Summary
Senior systems architect and engineer specializing in the design,
build, and operation of large-scale, high-performance GPU clusters for
AI and machine learning workloads. Proven track record of architecting
and troubleshooting large-scale systems for both internal R&D and
major hyperscale customers.
Professional Experience
Principal Engineer/Director, NVIDIA, 2022 -
Present
- Led the architecture for multiple cluster designs based on Grace
Hopper, Grace Blackwell, and Vera Rubin platforms
- Designed next-gen network fabrics based on InfiniBand, RoCE, and
NVLink
- Led technical collaboration with key customers on hyperscale AI
training and inference clusters based on NVIDIA reference
architectures
- Developed a systematic approach to the design of new architectures
to speed iteration and time to deployment
- Developed automation and performed at-scale troubleshooting for Eos,
a 4,000+ GPU DGX H100 SuperPOD
Senior Solutions Architect, NVIDIA, 2019 - 2022
- Customer-facing systems architect for design of supercomputing
systems
- Automation and deployment for Selene, a 4,000+ GPU DGX A100
SuperPOD
- Systems software lead for several early SuperPOD deployments,
including developing the automation system for these clusters
- Technical lead for multiple RFP responses for supercomputing
projects at Department of Energy sites
Senior Production Engineer, Facebook, 2017 -
2019
- Production Engineering lead for metadata services of Tectonic,
Facebook’s exabyte-scale distributed filesystem
- Migrated Tectonic control plane services to shared container
management platform, freeing >60% of high-cost instances and reducing
on-call burden
- Developed and deployed automated capacity planning tools based on
actual and projected traffic requirements
- Characterized the performance of Tectonic storage service on a
next-generation storage server (“Bryce Canyon”)

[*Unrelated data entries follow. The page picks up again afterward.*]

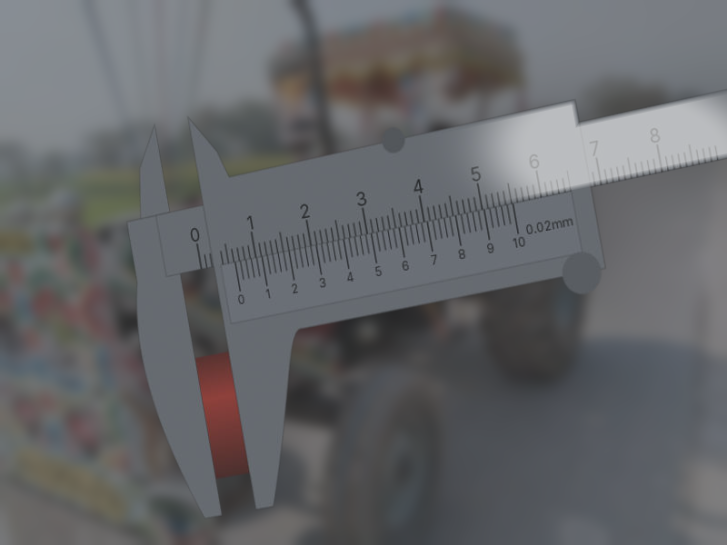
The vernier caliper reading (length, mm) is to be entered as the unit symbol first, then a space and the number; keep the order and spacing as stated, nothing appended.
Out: mm 6.2
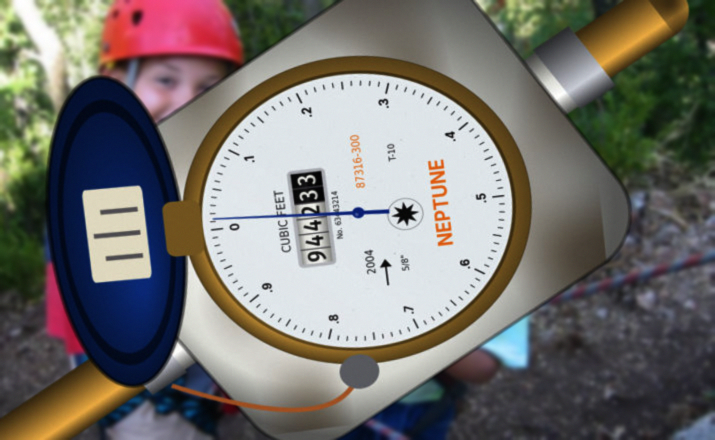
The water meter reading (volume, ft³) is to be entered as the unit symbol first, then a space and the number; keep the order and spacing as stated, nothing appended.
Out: ft³ 944233.01
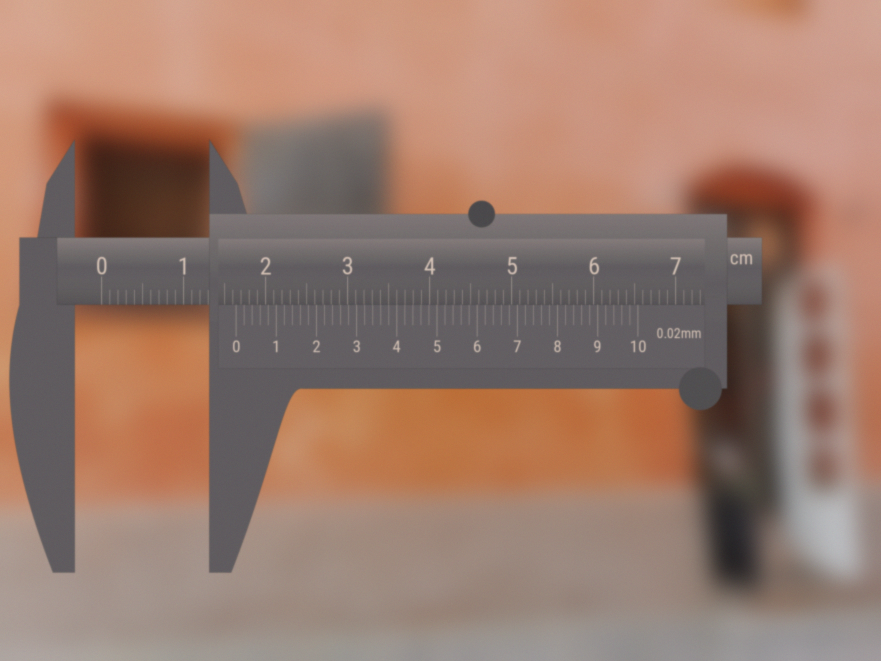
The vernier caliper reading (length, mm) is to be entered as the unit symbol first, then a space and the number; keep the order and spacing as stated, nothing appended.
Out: mm 16.4
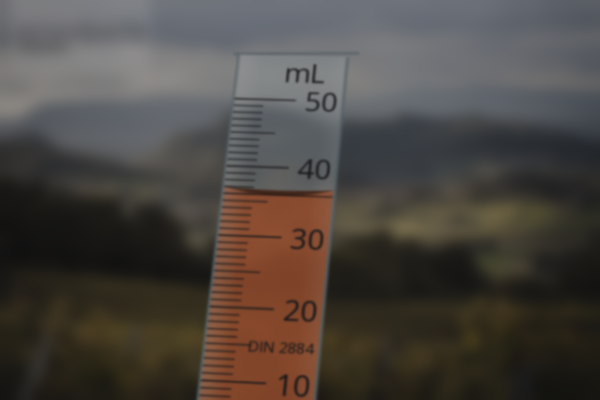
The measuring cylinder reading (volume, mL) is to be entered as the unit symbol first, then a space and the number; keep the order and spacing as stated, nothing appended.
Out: mL 36
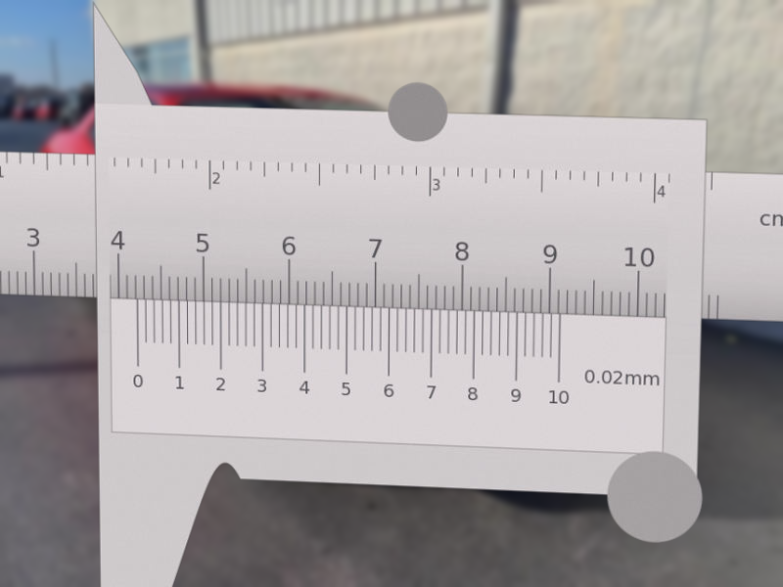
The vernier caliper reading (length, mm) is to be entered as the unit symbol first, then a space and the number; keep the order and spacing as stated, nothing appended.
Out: mm 42.2
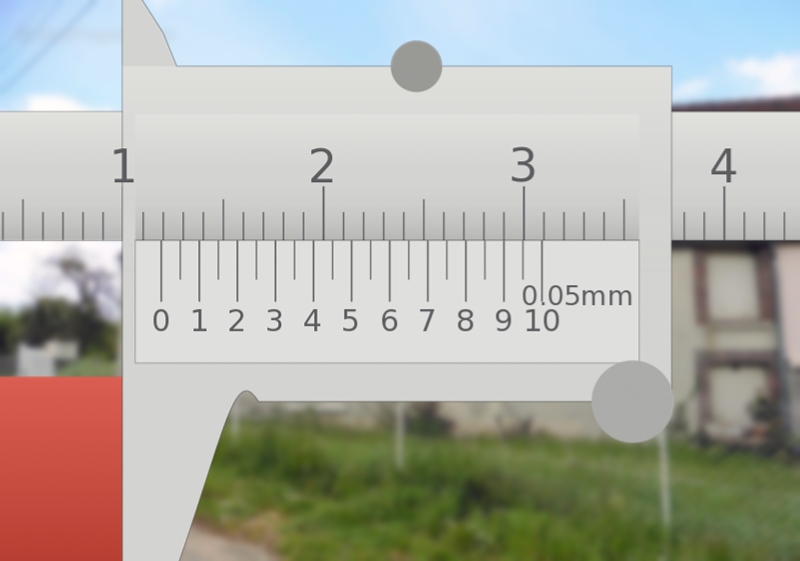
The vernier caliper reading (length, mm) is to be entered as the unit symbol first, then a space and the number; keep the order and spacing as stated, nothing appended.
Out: mm 11.9
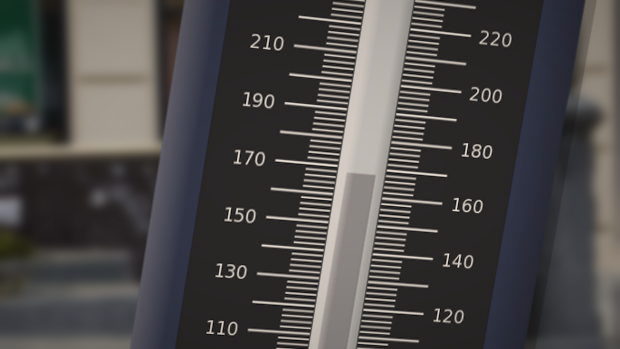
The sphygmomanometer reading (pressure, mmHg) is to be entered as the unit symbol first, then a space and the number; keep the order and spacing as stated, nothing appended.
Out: mmHg 168
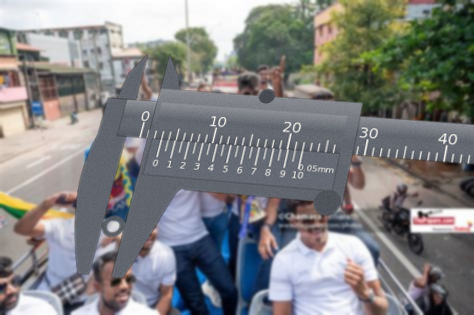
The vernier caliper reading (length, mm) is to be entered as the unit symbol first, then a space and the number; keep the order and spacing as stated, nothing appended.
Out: mm 3.0
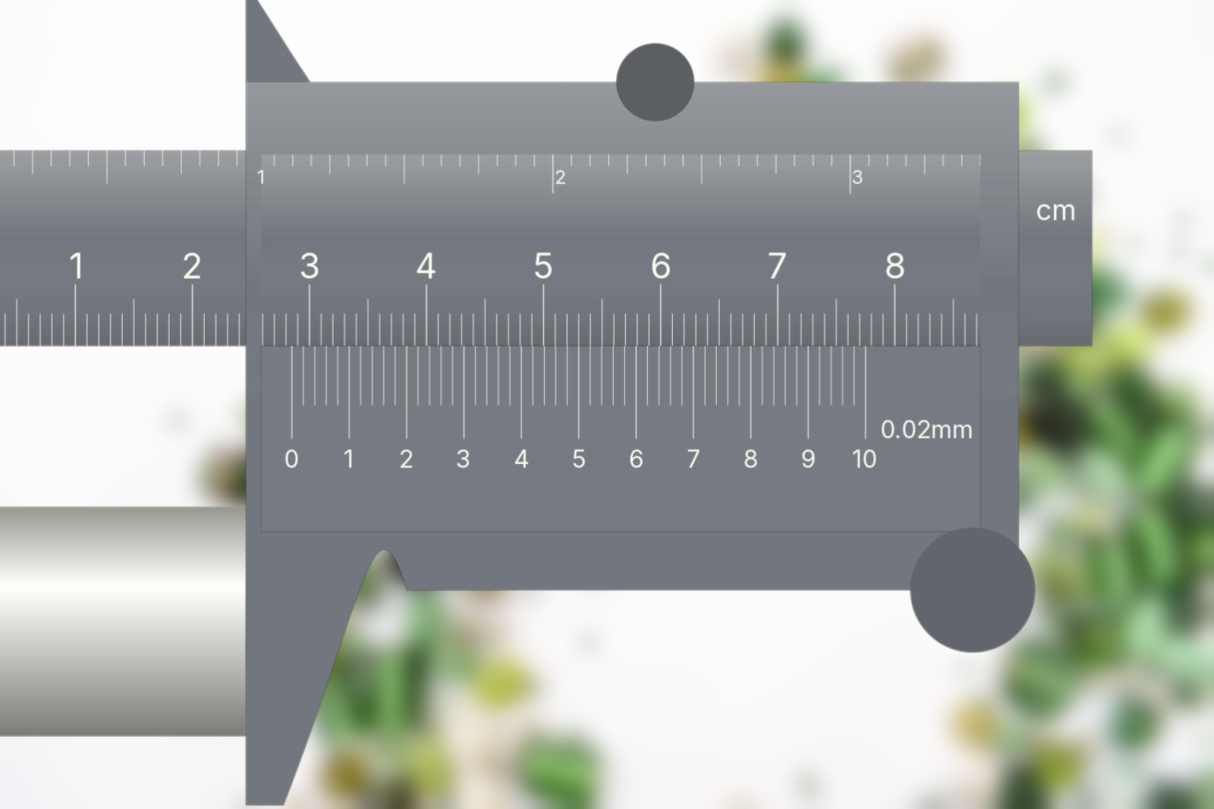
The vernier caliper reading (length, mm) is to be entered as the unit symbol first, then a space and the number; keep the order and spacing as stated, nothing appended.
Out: mm 28.5
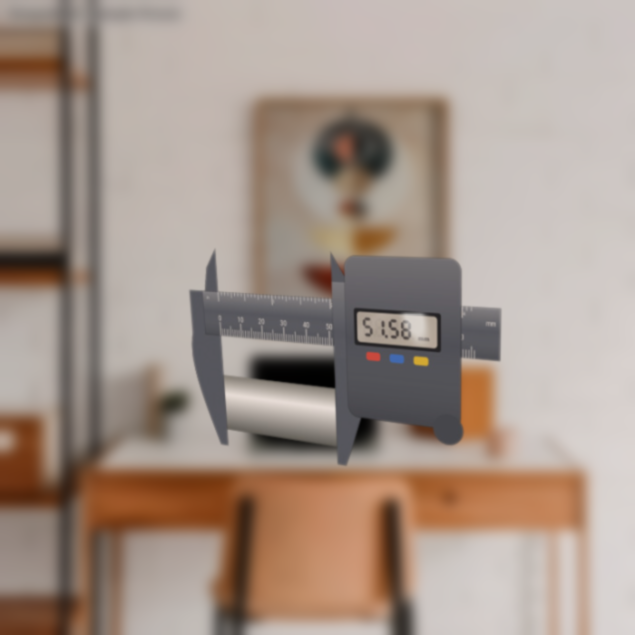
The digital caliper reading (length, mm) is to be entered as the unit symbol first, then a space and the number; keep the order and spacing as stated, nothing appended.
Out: mm 51.58
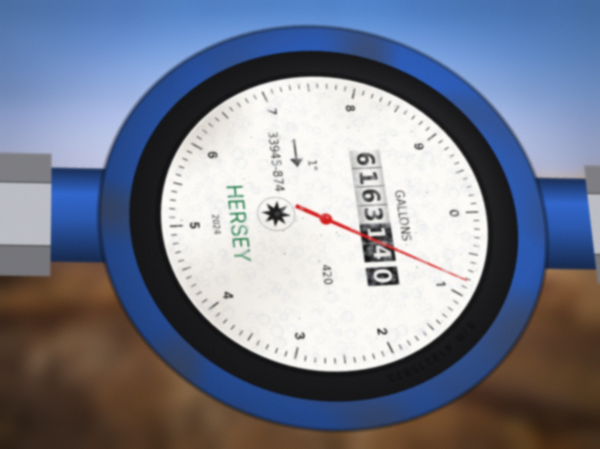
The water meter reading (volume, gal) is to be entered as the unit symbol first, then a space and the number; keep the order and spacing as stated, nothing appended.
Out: gal 6163140.8
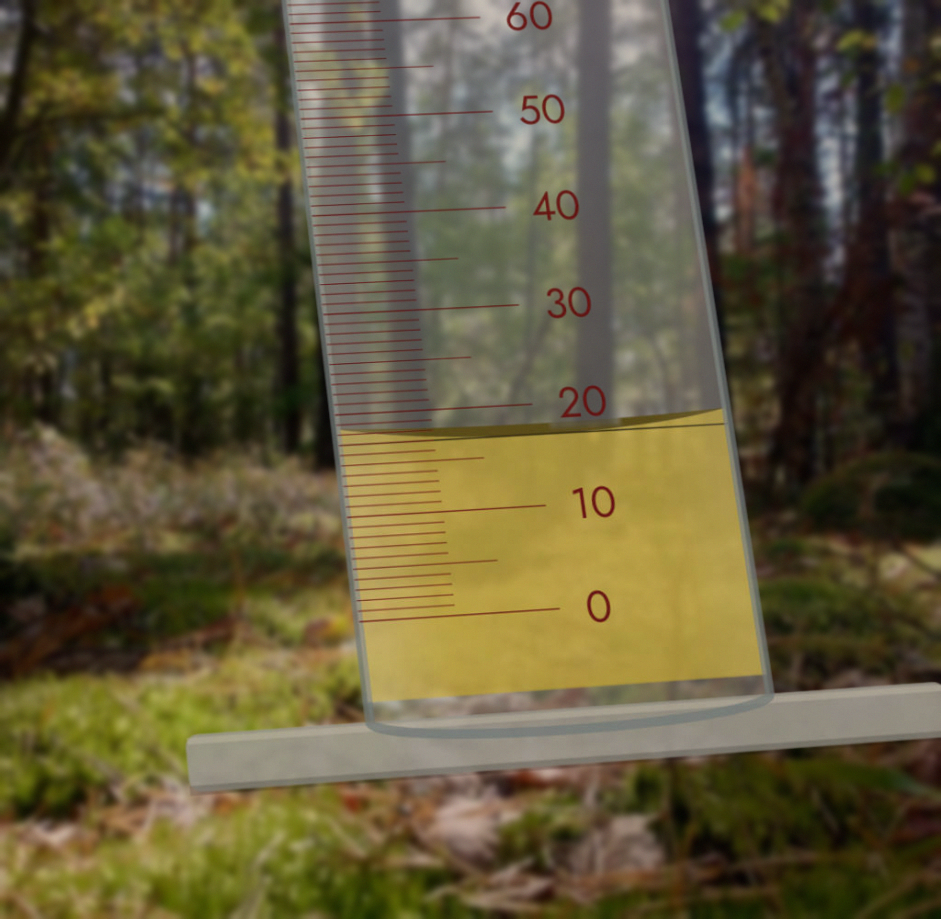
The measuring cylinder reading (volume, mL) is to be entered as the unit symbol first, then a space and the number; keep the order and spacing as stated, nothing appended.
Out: mL 17
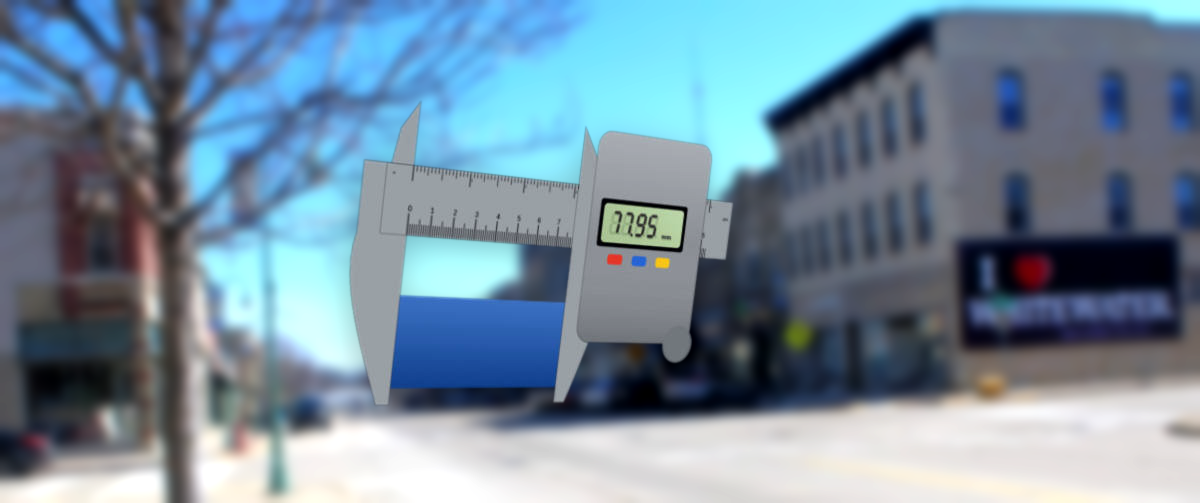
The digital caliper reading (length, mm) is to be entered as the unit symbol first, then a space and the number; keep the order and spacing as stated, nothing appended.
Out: mm 77.95
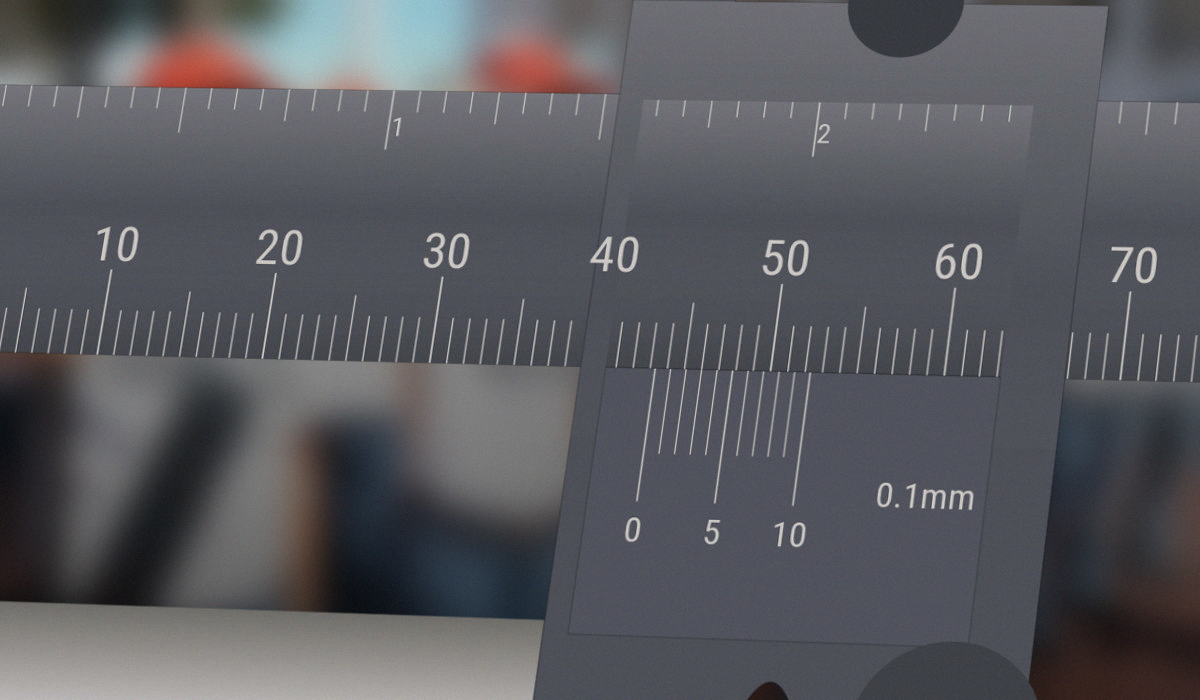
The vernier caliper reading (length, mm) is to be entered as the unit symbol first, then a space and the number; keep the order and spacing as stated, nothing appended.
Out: mm 43.3
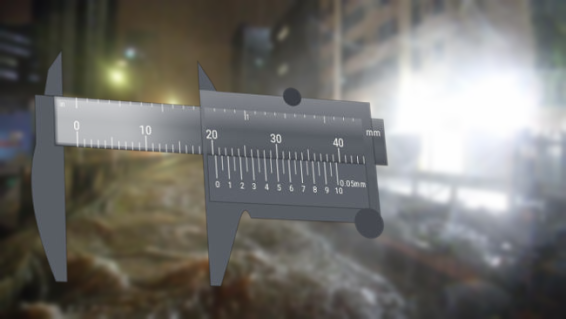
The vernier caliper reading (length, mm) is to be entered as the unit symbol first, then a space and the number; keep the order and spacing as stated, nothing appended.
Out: mm 20.4
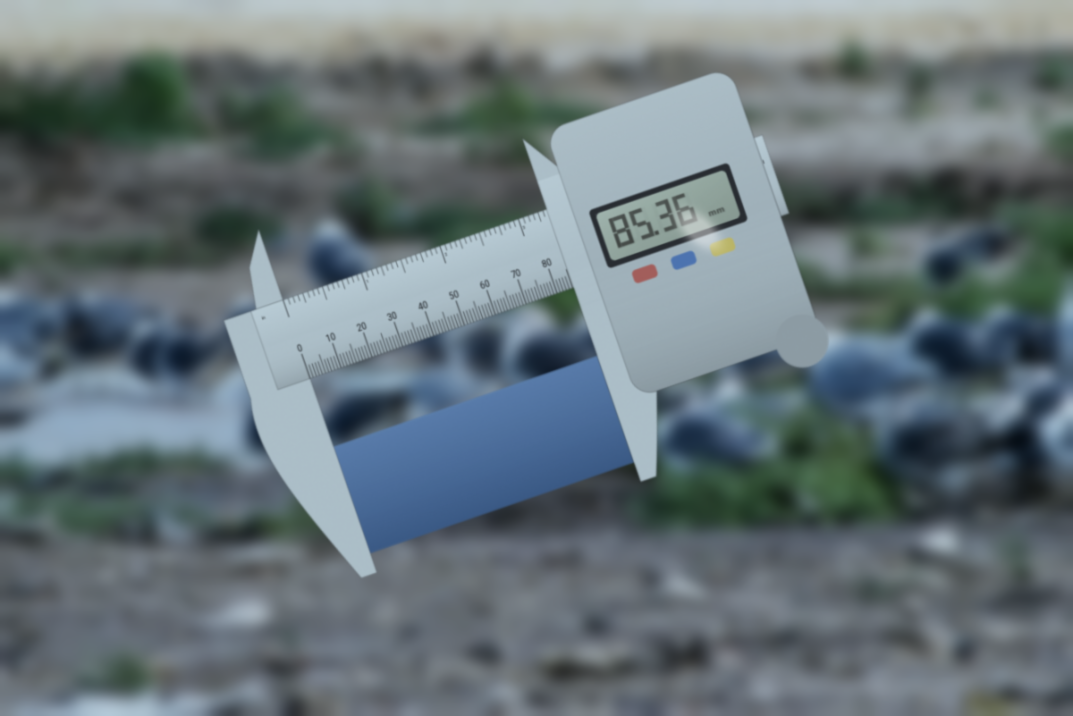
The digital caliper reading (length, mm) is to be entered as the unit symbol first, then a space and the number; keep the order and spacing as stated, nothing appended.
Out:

- Onboarded and mentored several new team members, from interns to
senior engineers
HPC Cluster Administrator, Los Alamos National
Laboratory, 2014 - 2017
- Production team lead for deployment of Trinity, a 20,000-node Cray
XC40 supercomputer
- Developed system automation for configuration and production
operations of LANL capability systems, including leading a migration
from Cfengine to Ansible
HPC/Cloud Systems Engineer, NVIDIA, 2012 - 2014
- Supported an early internal HPC development platform for the
Solution Architect team, including ongoing hardware and software
refresh
- Developed internal and cloud-hosted training platform for customer
tutorials, including at conferences such as Supercomputiong and GTC
Systems Engineer, R Systems NA, 2010 - 2012
- Developed custom cluster designs to support particular customer
workloads, including climate simulations, financial modeling, and
Formula-One racing
Education
M.S., University of Illinois at Urbana-Champaign,
Materials Science and Engineering.
Thesis title: Fabrication,
dynamics, and self-assembly of anisotropic colloidal particles.
B.S., Michigan Technological University,
Physics.
Minors in Mathematics and Electronic Materials.
Skills and Technologies
- HPC/ML infrastructure:
- Compute: NVIDIA DGX SuperPOD, HGX, and GB200/GB300
- Networking: InfiniBand (NDR, XDR), RoCE (NVIDIA Spectrum-X),
NVLink
- Storage: Lustre, Ceph, HDFS, S3-compatible, Tectonic
- Workload Mgmt: Kubernetes, Slurm, PBS/Torque/Moab
- Programming & Automation:
- Languages: Python, Go, (Production); Rust, OCaml (Hobby)
- Automation: Ansible, Terraform, Cfengine, AWS, Azure